“Don’t let me bully you!” — that’s what a black belt once said to me while pressing his knee into my chest. “Do something!”
Those words come back to my mind again and again. Life lessons. Don’t let people push you around. Don’t let people mess with you.
The man was 15–20 years younger than me, but you can always learn from anyone.
You shouldn’t give up so easily. You have to fight. And that applies to every aspect of life, not only to Jiu-Jitsu.
I have to shift from “I survived” to “I was fighting” — and that’s a big psychological step. I already started doing it in my last class, but I need to stay even more focused. To fight.
People often say that BJJ changed their lives. Maybe this is what they mean: learning to fight under stressful conditions instead of just saying, “I give up.”
To survive — but to know why you survived. To control fear and anger. To control your breathing. To explode at the right moment.
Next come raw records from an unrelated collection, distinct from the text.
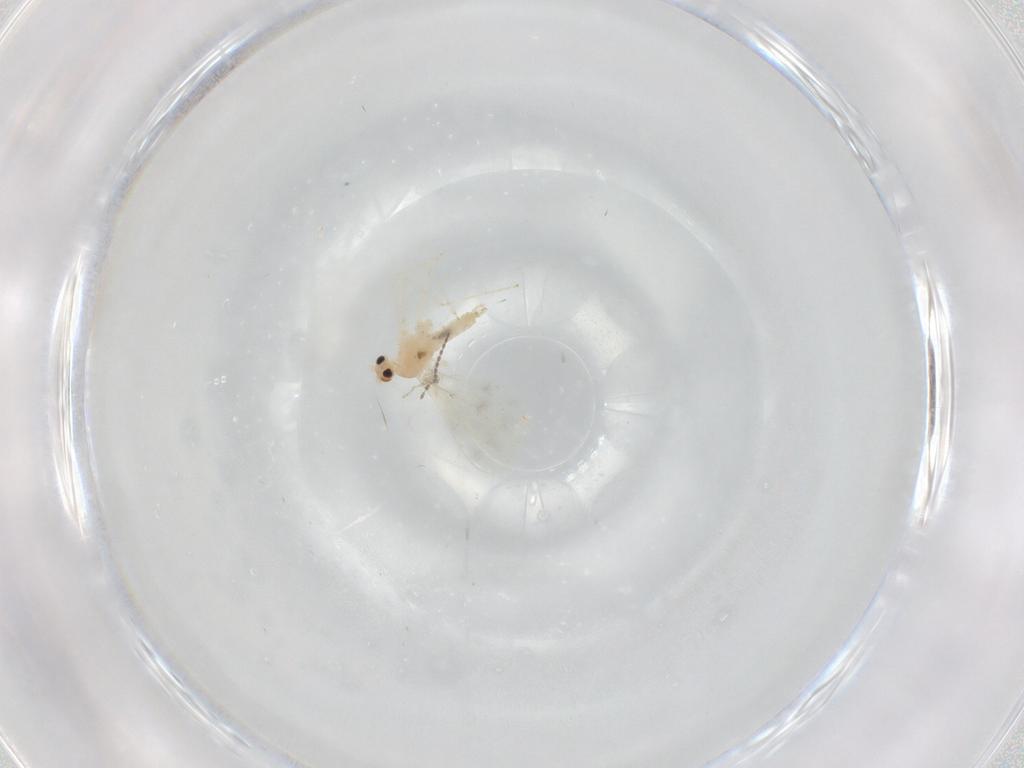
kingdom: Animalia
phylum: Arthropoda
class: Insecta
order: Diptera
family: Cecidomyiidae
Maybe not just to say, “The guy was 50 pounds heavier,” but to analyze what I can do next time to escape, to improve my position, and maybe even to make him tap — and not let him bully me.
As Renzo Gracie is quoted in Sam Sheridan’s book The Fighter’s Mind:
“…if we go until one of us quits, it’s never gonna be me.”
Those are the words of one of the best black belts in the world. And I’m just at the starting line of an ultra-marathon that may not even have a finish line.